Stored data entries

┌────────

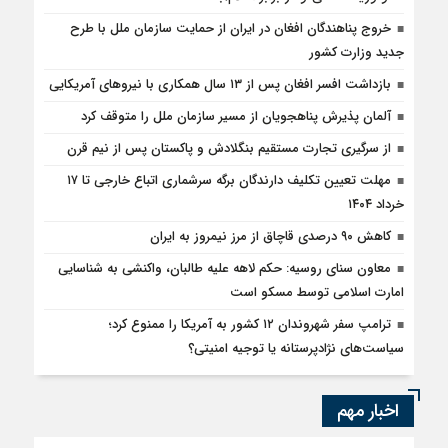
خروج پناهندگان افغان در ایران از حمایت سازمان ملل با طرح
جدید وزارت کشور
بازداشت افسر افغان پس از ۱۳ سال همکاری با نیروهای آمریکایی
آلمان پذیرش پناهجویان از مسیر سازمان ملل را متوقف کرد
از سرگیری تجارت مستقیم بنگلادش و پاکستان پس از نیم قرن
مهلت تعیین تکلیف دارندگان برگه سرشماری اتباع خارجی تا ۱۷
خرداد ۱۴۰۴
کاهش ۹۰ درصدی قاچاق از مرز نیمروز به ایران
معاون سنای روسیه: حکم لاهه علیه طالبان، واکنشی به شناسایی
امارت اسلامی توسط مسکو است
ترامپ سفر شهروندان ۱۲ کشور به آمریکا را ممنوع کرد؛
سیاست‌های نژادپرستانه یا توجیه امنیتی؟
اخبار مهم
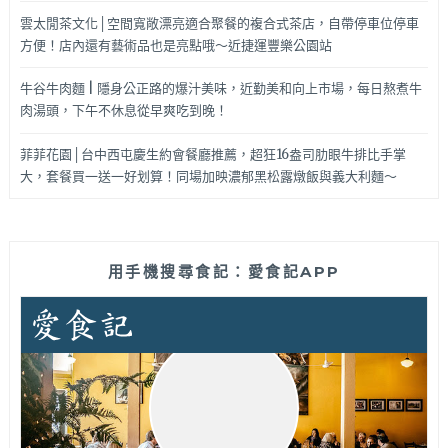
雲太閒茶文化│空間寬敞漂亮適合聚餐的複合式茶店，自帶停車位停車
方便！店內還有藝術品也是亮點哦～近捷運豐樂公園站
牛谷牛肉麵 | 隱身公正路的爆汁美味，近勤美和向上市場，每日熬煮牛
肉湯頭，下午不休息從早爽吃到晚！
菲菲花園│台中西屯慶生約會餐廳推薦，超狂16盎司肋眼牛排比手掌
大，套餐買一送一好划算！同場加映濃郁黑松露燉飯與義大利麵～
用手機搜尋食記：愛食記APP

└────────

DESCRIPTION OF THE TASK
Pictures aside, retype the entries above exactly as they are.

RESULT
خروج پناهندگان افغان در ایران از حمایت سازمان ملل با طرح
جدید وزارت کشور
بازداشت افسر افغان پس از ۱۳ سال همکاری با نیروهای آمریکایی
آلمان پذیرش پناهجویان از مسیر سازمان ملل را متوقف کرد
از سرگیری تجارت مستقیم بنگلادش و پاکستان پس از نیم قرن
مهلت تعیین تکلیف دارندگان برگه سرشماری اتباع خارجی تا ۱۷
خرداد ۱۴۰۴
کاهش ۹۰ درصدی قاچاق از مرز نیمروز به ایران
معاون سنای روسیه: حکم لاهه علیه طالبان، واکنشی به شناسایی
امارت اسلامی توسط مسکو است
ترامپ سفر شهروندان ۱۲ کشور به آمریکا را ممنوع کرد؛
سیاست‌های نژادپرستانه یا توجیه امنیتی؟
اخبار مهم
雲太閒茶文化│空間寬敞漂亮適合聚餐的複合式茶店，自帶停車位停車
方便！店內還有藝術品也是亮點哦～近捷運豐樂公園站
牛谷牛肉麵 | 隱身公正路的爆汁美味，近勤美和向上市場，每日熬煮牛
肉湯頭，下午不休息從早爽吃到晚！
菲菲花園│台中西屯慶生約會餐廳推薦，超狂16盎司肋眼牛排比手掌
大，套餐買一送一好划算！同場加映濃郁黑松露燉飯與義大利麵～
用手機搜尋食記：愛食記APP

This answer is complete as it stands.